His main points are striking:
💰 Gold is money, fiat currency is debt.
🧩 Gold performs when stocks and bonds fail.
⚖️ A 10–15% strategic allocation optimizes the risk-return ratio.
🏦 Central banks are cutting Treasuries and adding gold.
📉 Since 1750, 80% of currencies have disappeared or been devalued.
That flips the traditional definition of “riskless asset”:
“Compared to Treasuries or any other fiat currency debt, gold is the more riskless asset.”
A bold statement, understandable in the U.S., with debt/GDP over 120%, but less directly applicable in Europe.
Still, he’s right about one thing: real risk isn’t always where we measure it.
I must admit, Dalio’s skepticism toward inflation data strikes a chord with me.
In 2025, the U.S. Bureau of Labor Statistics went through a very public scandal after major revisions to employment numbers and the dismissal of its commissioner.
It reminded me how easily even “hard data” can become soft politics.
We like to think of inflation figures as objective, but they’re built on shifting baskets, delayed updates, and, sometimes, political convenience.
Yet for European investors, I think it’s not “either-or.” It’s “both-and”:
a little gold,
a little inflation-linked bonds,
and no blind spots for what doesn’t fit neatly in Excel.
📈 The Alpha Research Consensus on Gold
The Alpha Research Asset Allocation Consensus confirms that gold is no longer a fringe view.
At present, 56% of strategists are overweight gold, 38% neutral, and only 6% underweight.
Today, more than twenty firms actively include it in their 3-to-12-month Tactical Asset Allocation outlooks, a clear sign that gold has re-entered the mainstream of professional portfolios, even if it’s still absent from some traditional asset allocation frameworks.
That’s a sharp contrast to five years ago, when barely five asset managers expressed a tactical view on gold.
When reviewing the consensus reports, five key drivers consistently explain gold’s performance outlook:
Inflation: Gold tends to perform best when inflation exceeds 5%.
Real interest rates: Negative real yields boost gold demand.
Geopolitical tension: Gold acts as a safe haven in crisis periods.
Central bank demand: Persistent buying supports structural strength.
Dollar weakness: Increases international demand and price momentum.
In short, the consensus view on gold has matured, it’s no longer just an emotional hedge, but a data-backed position rooted in macro reality.
Interestingly, this growing confidence in gold coincides with renewed attention to Inflation-Linked Bonds within fixed income portfolios.
While ILBs hedge inflation through coupons, gold protects against the system itself, monetary policy, credibility, and confidence.
Both serve different purposes, but together they form a pragmatic “real assets” defence in an environment where inflation risks remain sticky.
📊 Fixed Income Consensus Table
💬 The October ranking, with Emerging Market Debt leading, Inflation-Linked Bonds rated Neutral.
🌍 Today’s Context
We live in an era of new certainties:
war in Ukraine,
NATO’s 5% spending norm (3.5% for defense, 1.5% for infrastructure),
reindustrialization,
persistent wage and commodity pressure.
Inflation isn’t going away.

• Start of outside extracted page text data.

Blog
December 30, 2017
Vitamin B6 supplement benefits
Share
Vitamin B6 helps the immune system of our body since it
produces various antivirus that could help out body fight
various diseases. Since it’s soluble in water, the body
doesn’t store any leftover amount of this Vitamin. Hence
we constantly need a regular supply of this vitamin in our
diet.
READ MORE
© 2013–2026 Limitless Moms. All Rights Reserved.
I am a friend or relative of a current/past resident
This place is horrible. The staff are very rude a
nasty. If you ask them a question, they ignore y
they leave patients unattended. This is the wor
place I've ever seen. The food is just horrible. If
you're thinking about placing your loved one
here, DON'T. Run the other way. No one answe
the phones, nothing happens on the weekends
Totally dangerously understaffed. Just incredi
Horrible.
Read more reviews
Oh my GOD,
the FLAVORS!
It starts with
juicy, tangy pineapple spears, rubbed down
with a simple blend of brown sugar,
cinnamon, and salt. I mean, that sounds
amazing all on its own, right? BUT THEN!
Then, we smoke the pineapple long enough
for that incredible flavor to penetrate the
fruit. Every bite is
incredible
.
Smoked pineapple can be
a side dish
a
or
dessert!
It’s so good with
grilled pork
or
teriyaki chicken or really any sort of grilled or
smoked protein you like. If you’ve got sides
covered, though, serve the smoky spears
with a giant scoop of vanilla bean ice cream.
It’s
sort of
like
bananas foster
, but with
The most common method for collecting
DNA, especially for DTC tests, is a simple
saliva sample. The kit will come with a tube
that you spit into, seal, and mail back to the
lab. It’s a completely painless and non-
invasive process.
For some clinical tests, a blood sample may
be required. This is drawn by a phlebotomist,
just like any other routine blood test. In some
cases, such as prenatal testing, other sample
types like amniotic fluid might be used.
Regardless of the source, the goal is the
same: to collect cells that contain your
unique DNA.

To preserve wealth, investors must take risk, but also build in breathing room.
Gold isn’t hype. It’s oxygen for your portfolio.

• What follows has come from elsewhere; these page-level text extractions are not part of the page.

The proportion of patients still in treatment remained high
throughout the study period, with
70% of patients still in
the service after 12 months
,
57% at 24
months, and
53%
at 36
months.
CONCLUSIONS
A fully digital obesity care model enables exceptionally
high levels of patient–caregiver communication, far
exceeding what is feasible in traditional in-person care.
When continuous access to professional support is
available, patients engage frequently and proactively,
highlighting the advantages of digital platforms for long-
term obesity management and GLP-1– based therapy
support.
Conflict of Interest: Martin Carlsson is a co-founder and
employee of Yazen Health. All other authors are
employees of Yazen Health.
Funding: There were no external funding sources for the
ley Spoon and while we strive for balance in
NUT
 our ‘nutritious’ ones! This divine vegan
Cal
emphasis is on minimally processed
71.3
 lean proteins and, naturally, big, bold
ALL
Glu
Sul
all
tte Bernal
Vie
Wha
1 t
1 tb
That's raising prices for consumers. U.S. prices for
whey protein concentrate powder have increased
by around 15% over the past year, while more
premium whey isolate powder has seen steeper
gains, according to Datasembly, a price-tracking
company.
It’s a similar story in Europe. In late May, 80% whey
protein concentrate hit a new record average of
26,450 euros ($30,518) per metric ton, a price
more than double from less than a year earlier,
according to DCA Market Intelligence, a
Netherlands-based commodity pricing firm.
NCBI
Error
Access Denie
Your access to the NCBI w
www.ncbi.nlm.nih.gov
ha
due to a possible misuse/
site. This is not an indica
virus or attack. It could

📉 Gold Price Chart 1975–2025
GFC 2008, pandemic 2020, Ukraine 2022. Caption: “Crisis reminds, gold reacts.”
🪙 Conclusion – The Real Mistake
The mistake isn’t buying gold too late.
The mistake is forgetting gold altogether.
It’s not about timing; it’s about scenario thinking.
And in every scenario, one truth remains:
A portfolio without gold is the wrong kind of certainty.